La gestión de la pandemia de la Covid-19 por parte del presidente Donald Trump se ha instalado inevitablemente en el debate político estadounidense, condicionado por la importante cita electoral del próximo 3 de noviembre. En el más reciente libro del afamado periodista Bob Woodward, que lleva por título “Rage” (Ira) y llegará a las librerías el próximo 15 de septiembre, se amerita que el inquilino de la Casa Blanca estaba, desde el primer momento, perfectamente informado de la gravedad de la enfermedad pero antepuso a ello sus intereses políticos preferenciales: no crear pánico, no perjudicar la economía, exaltar su gestión…, quitando hierro y evitando movilizar las inmensas capacidades del país más poderoso del mundo para proteger a los más vulnerables. Tan irresponsable actitud catapultó a EEUU a la cima de los países con más casos de Covid-19 diagnosticados en el mundo y a superar la cifra de 190.000 muertos.
Pero Trump no quiere hablar de esto, ningunea las cifras, desprecia a la ciencia y se escuda en culpar a China, convertida, una vez más, en el chivo expiatorio ideal. Su rival, el demócrata Joe Biden, le ha acusado de “traición” en toda regla por mentir al pueblo estadounidense. La primera vez que se vio con mascarilla a Trump en público fue el 11 de julio, diciendo entonces que era “patriótico” su uso cuando en los meses anteriores desaconsejaba ufanamente su utilización.
Consciente de su indefendible posición y fragilidad, el candidato republicano prefiere hablar de otra cosa. Entonces, se encara con las protestas contra el racismo presentándose como el más cabal defensor de la ley y el orden. Pero el racismo en EEUU es mucho más que un problema de orden público. Al negar también el racismo estructural de la sociedad estadounidense para contentar al supremacismo blanco que necesita de su lado en noviembre, todo su discurso pone el acento en la seguridad ciudadana, pero no de cualquier manera. No se trata de tomar medidas para garantizar una mejor seguridad para la población afroamericana sino de agravar el terror que sienten cada día millones de personas de color en un país donde los diferentes cuerpos policiales se destacan por su militarización y recurren al uso de las armas con más frecuencia y facilidad que en muchas otras latitudes.

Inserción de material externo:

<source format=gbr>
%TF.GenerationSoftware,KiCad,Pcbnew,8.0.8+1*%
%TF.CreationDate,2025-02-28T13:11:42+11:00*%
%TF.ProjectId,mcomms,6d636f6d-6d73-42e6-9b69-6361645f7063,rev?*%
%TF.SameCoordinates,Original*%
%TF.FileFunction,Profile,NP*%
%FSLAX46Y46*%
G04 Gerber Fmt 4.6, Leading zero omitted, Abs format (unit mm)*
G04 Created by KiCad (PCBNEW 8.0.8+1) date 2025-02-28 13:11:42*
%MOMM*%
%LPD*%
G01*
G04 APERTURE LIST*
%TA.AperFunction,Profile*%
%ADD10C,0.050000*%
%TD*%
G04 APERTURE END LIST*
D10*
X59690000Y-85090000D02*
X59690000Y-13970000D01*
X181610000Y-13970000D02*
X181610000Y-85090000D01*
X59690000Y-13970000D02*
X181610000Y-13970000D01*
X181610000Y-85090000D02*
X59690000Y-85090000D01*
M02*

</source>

Una investigación reciente de la CNN destaca que la población negra tiene tres veces más probabilidades de morir a manos de la policía que los blancos. Investigadores de Harvard concluyeron que entre las muertes provocadas por la policía en 17 estados, un 32 por ciento eran negros, a pesar de que solo representaban el 12 por ciento de la población.
Tras el cruel asesinato de George Floyd en mayo de este año se desataron numerosas protestas en EEUU y en el mundo en contra del racismo y de una brutalidad policial que no da tregua. Recientemente, fue el caso de Jacob Blake, que recibió siete balazos de un agente dejándolo paralítico. Y la espiral de violencia se desató nuevamente ante la inexistencia de respuestas políticas serias y dialogadas para superar esta crisis.

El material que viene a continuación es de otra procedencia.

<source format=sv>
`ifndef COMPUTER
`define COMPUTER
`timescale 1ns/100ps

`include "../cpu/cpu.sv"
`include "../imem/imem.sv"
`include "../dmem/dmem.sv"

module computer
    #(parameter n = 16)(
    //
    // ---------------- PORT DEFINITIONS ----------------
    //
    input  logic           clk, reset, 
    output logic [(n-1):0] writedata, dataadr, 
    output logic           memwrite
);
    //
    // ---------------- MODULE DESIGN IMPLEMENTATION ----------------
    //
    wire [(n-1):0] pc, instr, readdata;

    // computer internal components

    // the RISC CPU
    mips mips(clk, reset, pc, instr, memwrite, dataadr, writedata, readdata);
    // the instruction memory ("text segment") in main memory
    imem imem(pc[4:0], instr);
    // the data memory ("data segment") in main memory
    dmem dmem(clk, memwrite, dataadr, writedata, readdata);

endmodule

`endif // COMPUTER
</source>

La combinación de devastación sanitaria y económica y la eclosión de la protesta racista con las elecciones de noviembre en la agenda ponen de manifiesto la severa crisis de la gobernanza en EEUU. La extrema politización de la información, la militarización al alza de las fuerzas del orden, la pervivencia de una cultura discriminatoria que hunde sus raíces en el fenómeno esclavista, consustancial a la identidad profunda del país, etc., conforman una crisis endógena de múltiples ramificaciones. Aunque la esclavitud fue abolida hace más de 150 años y que las leyes de derechos civiles abolieron las normas segregacionistas, las actitudes xenófobas persisten y es constatable una enorme resistencia a su superación en algunos estados.
El racismo estructural se ha convertido en EEUU en una forma de organización social, destaca la historiadora Valeria Carbone, para quien ser negro te remite a una serie de estructuras sociales y económicas de subordinación y justificadas por una ideología de supremacía de la raza blanca.
Y son también los negros, junto con otras minorías como los latinos, quienes más sufren los efectos de la pandemia. No porque biológicamente sean más proclives a ello sino porque su ubicación en el sistema y la falta de respuesta protectora acentúan su vulnerabilidad. El propio Floyd ejemplificó tristemente esta circunstancia: cuando le hicieron la autopsia, trascendió que además se había infectado del coronavirus antes de ser asesinado.
Vemos la paja en el ojo ajeno, y no vemos la viga en el nuestro, dice el refranero español. EEUU se despacha a gusto cada año emitiendo informes sobre la situación de los derechos humanos, incluidos los de las minorías, en todo el mundo. Con ello pretende realzar una autoproclamada superioridad ética y moral que sin embargo presenta un balance interno a cada paso más demoledor y justamente cuestionado.